The townsfolk’s ability to determine what is going on is complicated by a secretive Mennonite community that lives nearby. There, the secret of the vicious birds is known, but kept quiet. Taylor plays the village doctor, who begins to piece together the mystery of the psychotic birds.
‘The film ties in to a number of anxieties that the public has,’ notes Yang, ‘including disasters like the recent hurricanes to the avian flu possibilities. It has turned out to be very timely indeed.’
The veteran actor acknowledges that he wasn’t that thrilled by the idea of working with birds again. ‘When they called and asked me, I told them to fuck off,’ Taylor says, laughing. ‘The birds in the original could be so unpleasant. Now you don’t have to deal with them so directly.’
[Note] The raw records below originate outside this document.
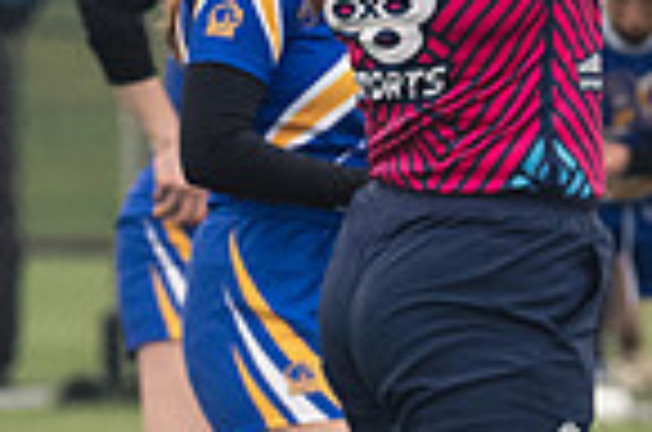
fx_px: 30378
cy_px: 202
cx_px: 980
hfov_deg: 1.2
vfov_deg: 0.8
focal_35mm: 1681
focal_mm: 280
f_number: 6.3
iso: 3200
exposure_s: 1/800
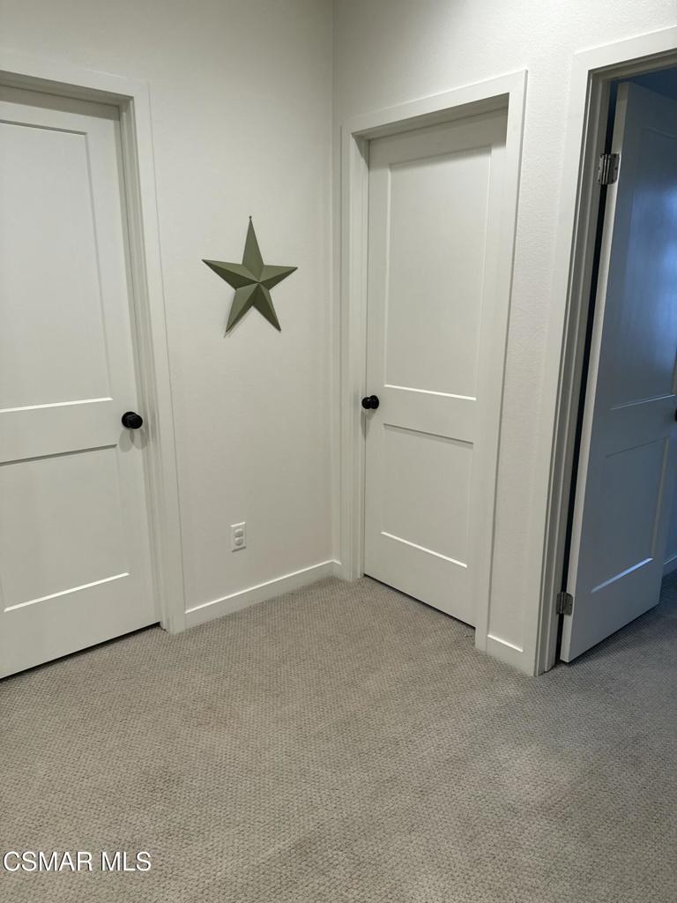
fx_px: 626
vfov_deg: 71.6
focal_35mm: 24
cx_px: 338
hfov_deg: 56.8
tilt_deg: -10.5
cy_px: 452
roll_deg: -0.3
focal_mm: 6.76
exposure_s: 1/120
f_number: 1.78
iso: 125
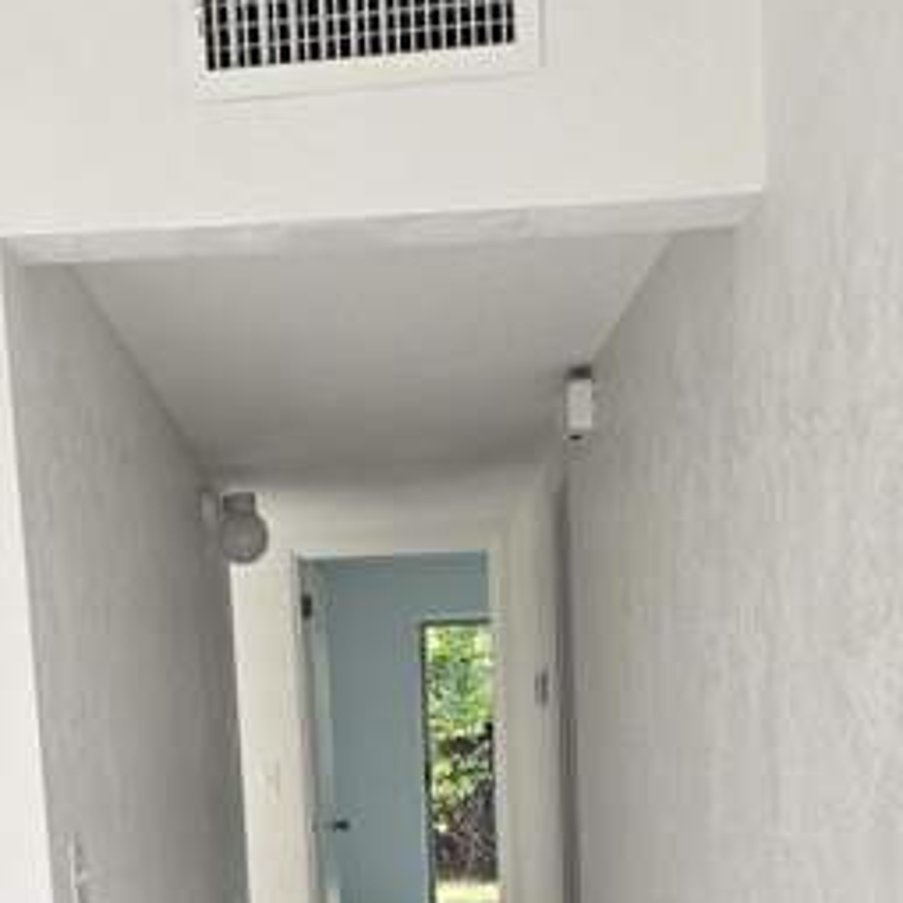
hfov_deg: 33.2
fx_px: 1505
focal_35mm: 51
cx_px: 336
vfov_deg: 30.5
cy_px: 945
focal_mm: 5.4
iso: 25
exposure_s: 1/120
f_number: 1.8
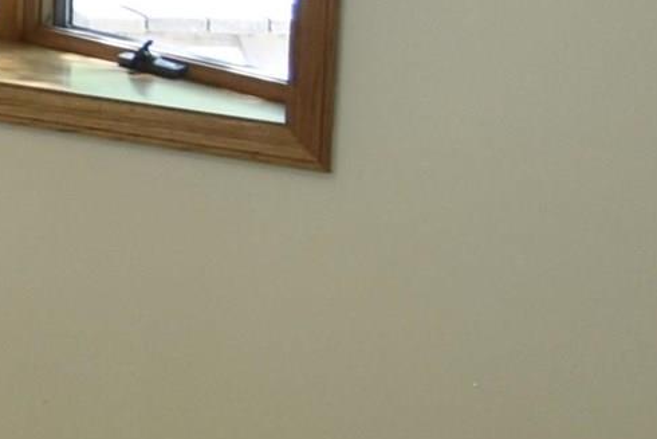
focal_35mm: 94
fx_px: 1716
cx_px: -825
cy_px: -228
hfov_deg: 15.1
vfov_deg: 13.7
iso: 400
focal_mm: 10
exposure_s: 1/80
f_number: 4.5
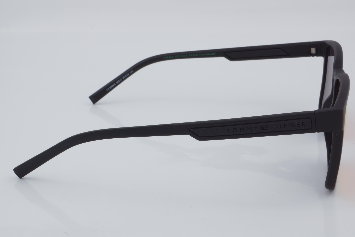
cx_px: 178
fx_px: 740
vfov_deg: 18.2
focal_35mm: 75
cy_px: 118
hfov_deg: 27.0
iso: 100
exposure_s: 1/4
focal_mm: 50
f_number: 32
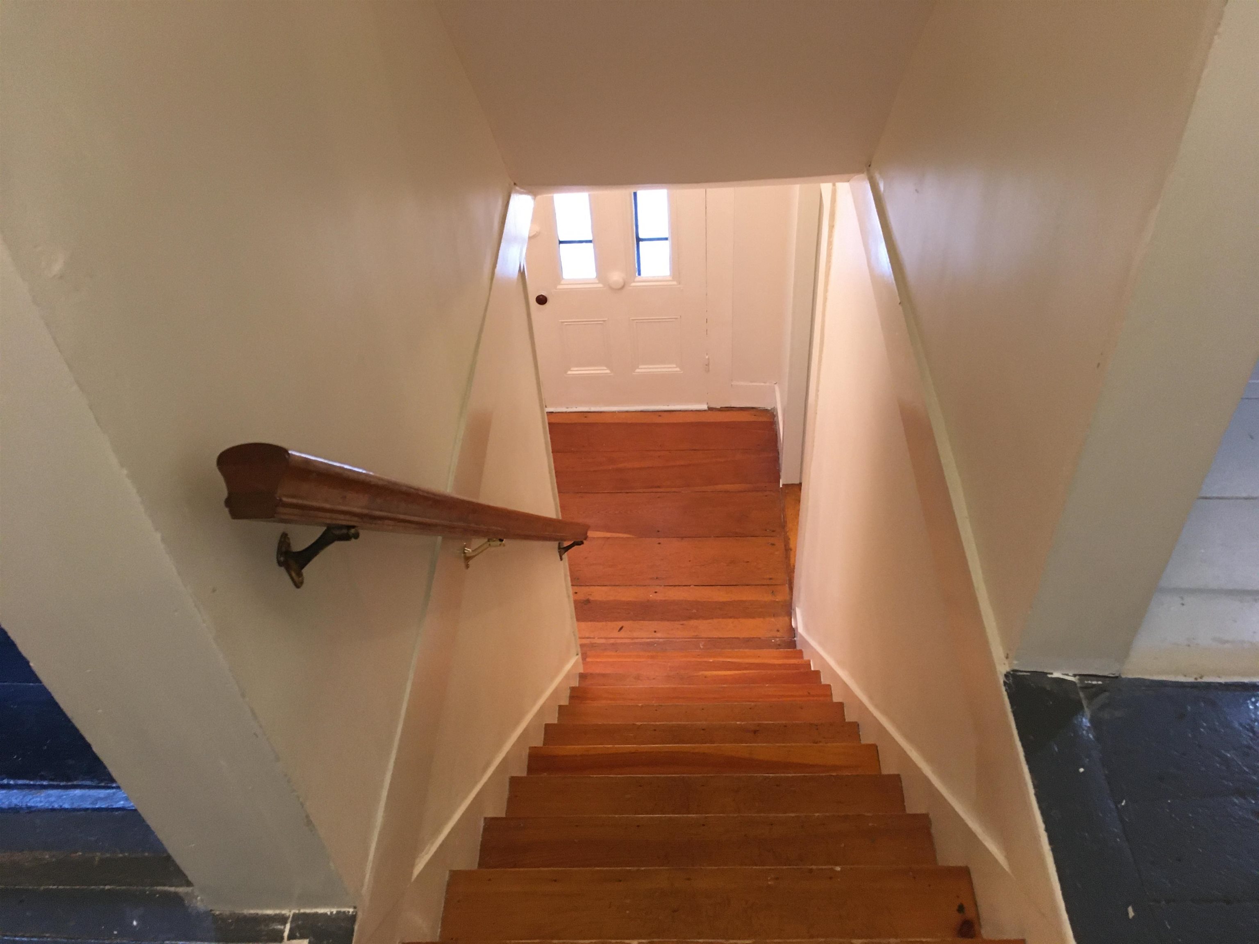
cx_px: 630
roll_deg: +2.9
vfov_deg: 48.2
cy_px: 472
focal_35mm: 29
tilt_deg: -43.0
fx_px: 1055
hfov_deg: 61.7
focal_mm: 4.15
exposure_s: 1/30
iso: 160
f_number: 2.2
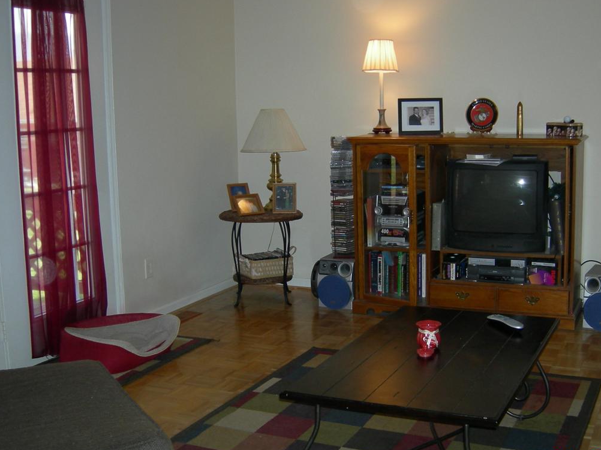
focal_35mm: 46
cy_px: 234
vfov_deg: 31.5
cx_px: 359
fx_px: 798
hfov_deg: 41.1
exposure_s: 1/60.1
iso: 124
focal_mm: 7.5
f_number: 2.7
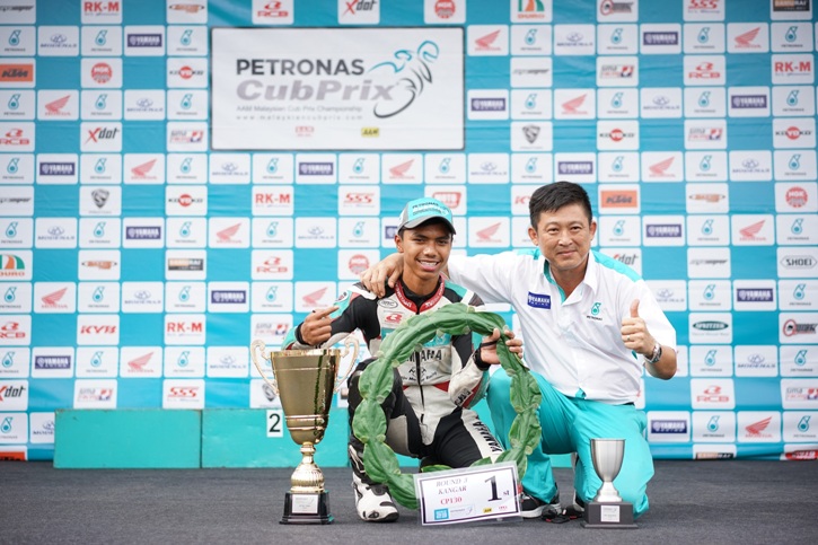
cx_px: 409
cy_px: 272
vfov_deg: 24.6
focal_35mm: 55
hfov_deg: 36.3
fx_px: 1249
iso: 200
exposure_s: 1/1250
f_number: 2.5
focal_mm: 55
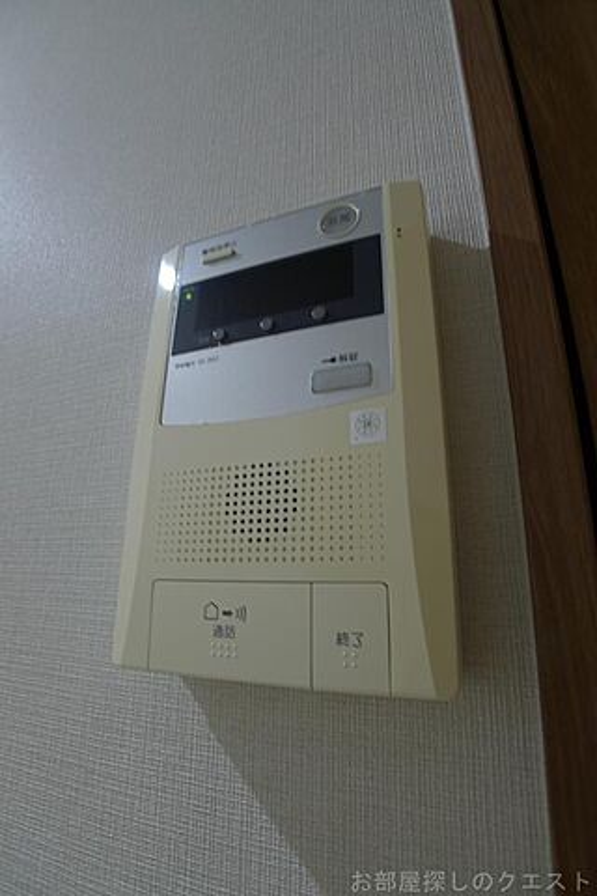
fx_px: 597
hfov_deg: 53.1
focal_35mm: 24
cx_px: 298
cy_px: 448
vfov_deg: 73.7
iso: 80
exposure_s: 1/6
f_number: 2
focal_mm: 5.1
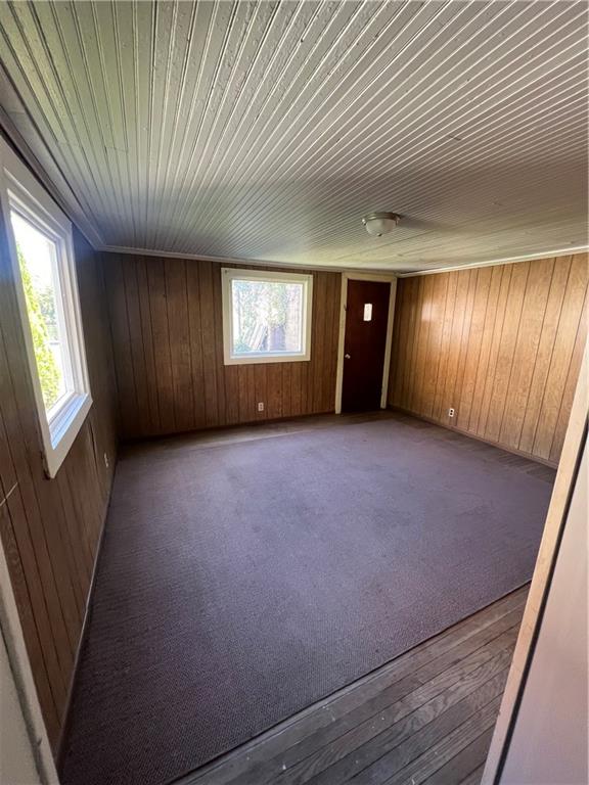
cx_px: 294
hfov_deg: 89.9
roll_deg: -1.9
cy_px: 392
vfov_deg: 106.2
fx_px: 295
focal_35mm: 13
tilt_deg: -13.3
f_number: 1.8
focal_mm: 1.57
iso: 250
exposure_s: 1/83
Actors on the set include 11 ravens brought in from the Czech Republic, birds who last appeared in Terry Gilliam’s The Brothers Grimm. ‘These are very well-trained birds,’ says Yang. ‘We’ve been very impressed.’
Working with a $1.8-million budget, Kaw will screen in late summer 2006 on the Sci-Fi Channel in the U.S. and on Scream in Canada. It is directed by Sheldon Wilson (Shallow Ground), with John Tarver serving as DOP. Production closes Dec. 9.